Budget Gimmicks That Will Raid Your Wallet

Charlie Arlinghaus

November 26, 2014

As originally published in the New Hampshire Union Leader

Tis the season for budget games. The groundwork is already being laid for tax increases and budget gimmicks all in the name of a balanced and equitable approach to government. We can only hope that the newly elected are less susceptible to these siren calls than the lot that came before them.

We’ve talked in the past quite often about the mess the state’s budget is in. A month before the election, the governor announced that a shortfall had developed and that she needed department heads to find $30 million in budget cuts just to balance the current two-year budget that expires in seven months. In addition to the $30 million, the department of Health and Human Services had a hole of another $45 million.

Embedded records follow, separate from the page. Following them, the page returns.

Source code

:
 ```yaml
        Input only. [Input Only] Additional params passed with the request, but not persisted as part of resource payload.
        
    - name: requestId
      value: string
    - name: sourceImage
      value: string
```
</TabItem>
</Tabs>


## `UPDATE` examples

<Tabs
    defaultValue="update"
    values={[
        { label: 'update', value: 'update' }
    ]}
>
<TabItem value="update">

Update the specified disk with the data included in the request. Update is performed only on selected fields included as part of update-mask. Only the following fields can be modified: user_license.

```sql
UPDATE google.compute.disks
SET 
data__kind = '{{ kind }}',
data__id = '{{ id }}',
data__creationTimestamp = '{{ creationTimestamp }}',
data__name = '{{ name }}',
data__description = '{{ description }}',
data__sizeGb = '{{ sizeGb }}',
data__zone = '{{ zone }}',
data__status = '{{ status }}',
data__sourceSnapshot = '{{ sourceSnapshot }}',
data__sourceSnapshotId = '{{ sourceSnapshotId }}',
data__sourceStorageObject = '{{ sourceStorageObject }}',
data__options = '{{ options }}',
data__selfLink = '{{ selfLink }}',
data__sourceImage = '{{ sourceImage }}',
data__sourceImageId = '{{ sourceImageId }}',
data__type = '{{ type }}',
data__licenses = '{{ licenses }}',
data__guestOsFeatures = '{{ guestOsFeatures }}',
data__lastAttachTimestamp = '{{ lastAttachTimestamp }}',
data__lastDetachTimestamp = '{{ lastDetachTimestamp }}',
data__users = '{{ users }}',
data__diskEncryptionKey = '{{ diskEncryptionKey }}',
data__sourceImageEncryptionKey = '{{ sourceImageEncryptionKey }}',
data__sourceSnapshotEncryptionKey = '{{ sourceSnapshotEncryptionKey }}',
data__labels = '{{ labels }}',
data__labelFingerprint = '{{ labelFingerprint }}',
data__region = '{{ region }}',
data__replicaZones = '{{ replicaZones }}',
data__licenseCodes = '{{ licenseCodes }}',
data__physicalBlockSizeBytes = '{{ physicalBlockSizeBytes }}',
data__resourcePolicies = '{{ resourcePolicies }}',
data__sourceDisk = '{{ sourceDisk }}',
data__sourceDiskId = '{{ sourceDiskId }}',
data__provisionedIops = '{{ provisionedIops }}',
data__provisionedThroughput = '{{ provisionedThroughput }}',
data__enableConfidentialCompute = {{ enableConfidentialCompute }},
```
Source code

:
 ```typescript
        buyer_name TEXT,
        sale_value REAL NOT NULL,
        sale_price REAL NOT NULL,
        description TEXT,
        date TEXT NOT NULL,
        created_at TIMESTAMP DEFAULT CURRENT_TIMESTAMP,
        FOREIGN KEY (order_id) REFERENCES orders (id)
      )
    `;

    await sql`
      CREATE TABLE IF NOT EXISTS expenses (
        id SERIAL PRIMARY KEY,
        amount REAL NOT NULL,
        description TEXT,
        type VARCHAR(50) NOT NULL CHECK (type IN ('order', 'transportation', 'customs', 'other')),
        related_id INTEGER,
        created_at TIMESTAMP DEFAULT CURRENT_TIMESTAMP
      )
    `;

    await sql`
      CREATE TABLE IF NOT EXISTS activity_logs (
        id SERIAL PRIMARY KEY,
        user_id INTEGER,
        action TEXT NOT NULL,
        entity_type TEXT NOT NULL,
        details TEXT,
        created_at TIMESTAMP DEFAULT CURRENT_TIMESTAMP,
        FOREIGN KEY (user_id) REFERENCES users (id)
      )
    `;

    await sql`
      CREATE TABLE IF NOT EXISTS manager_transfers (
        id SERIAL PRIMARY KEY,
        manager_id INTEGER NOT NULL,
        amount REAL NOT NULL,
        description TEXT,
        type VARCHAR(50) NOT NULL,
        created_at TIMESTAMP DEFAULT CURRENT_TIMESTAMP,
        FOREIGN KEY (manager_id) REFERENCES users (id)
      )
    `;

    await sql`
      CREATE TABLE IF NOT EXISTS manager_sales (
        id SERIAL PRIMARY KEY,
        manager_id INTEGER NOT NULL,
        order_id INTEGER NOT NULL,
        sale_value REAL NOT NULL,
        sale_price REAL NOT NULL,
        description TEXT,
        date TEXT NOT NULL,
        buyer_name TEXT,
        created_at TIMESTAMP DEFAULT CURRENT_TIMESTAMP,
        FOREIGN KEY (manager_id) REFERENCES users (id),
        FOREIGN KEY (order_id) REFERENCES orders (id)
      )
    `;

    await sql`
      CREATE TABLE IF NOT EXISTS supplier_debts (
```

This week, with the election long in the rearview mirror, the governor came to the Legislative Fiscal Committee with a list of suggested cuts. But it isn’t anywhere near long enough to close the gap. The budget gap as described by the governor – and she has access to information the rest of us don’t and the legislature doesn’t yet – is $45 million at HHS and $30 million in the rest of government. To offset that $75 million hole, she proposed cuts of $18 million this week.

You don’t have to be a genius at the round hole and square peg game to figure out that $18 million can’t plug a $75 million hole.

So did the hole disappear suddenly or is there something else in the offing? We have a hint as to what’s coming in the governor’s speech. She talked about the problems we all know exist: the current shortfall, lawsuit settlements driving HHS spending, and a big increase in Medicaid caseloads from sources other than expansion. But she also talked – as she has repeatedly for months now – about a supposed business tax problem.

She has regularly suggested that minor changes to business taxes have given the state a big revenue problem. The implication is that the budget hole is a revenue problem. Fortunately, publicly transparent revenue numbers tell a very different story.

We often have budget problems when legislators do a poor job estimating revenues. In the current budget, the estimates were the result of the final examination in the Senate led by since retired Sen. Bob Odell – a man with a reputation among friend and foe for caution.

Odell’s estimates were adopted in the budget and have proved remarkably accurate. In year one, the budget guesstimated $2,169 million. The actual raised was $2,171 million. In the first four months of the second year, we budgeted $529 million but raised $530 million. The total variation through the first 16 months of the budget is just one-tenth of 1% — a ridiculously accurate estimate by traditional standards.

Some taxes are up more and some are down more but the hallmark of a good estimate is that the different variations among the basket of taxes will average out to make the sum more accurate. In short, there is absolutely no short term revenue problem. The budget has raised almost precisely what it was projected to and just a tiny bit more.

There are two real possibilities for the “we have a tax problem” rhetoric. The first is that the next budget will try to find tax changes here and there to “enhance revenues.” Changing thresholds, reasonable deductions, and definitions of what’s taxed are clever ways raise taxes while pretending you aren’t. Classic examples include extending the Meals and Rooms tax to rental cars which aren’t traditional meals unless you’re really hungry. The same tax was briefly extended to campsites before lawmakers recovered their sanity and repealed it. Look for deduction and filing threshold changes to be proposed in the winter.

Second, so-called revenue problem chatter is always one of the precursors to dedicated fund raids – a classic New Hampshire gimmick. Taking other people’s money from the JUA fund was the most egregious (and stopped by the courts) but “converting” fee revenue legally dedicated to a purpose and instead spending it on operations is an all too common tactic and one that lawmakers should resist.

The budget situation isn’t complicated: we raised just what we budgeted but spent a great deal more. By definition, that isn’t how budgets are supposed to work.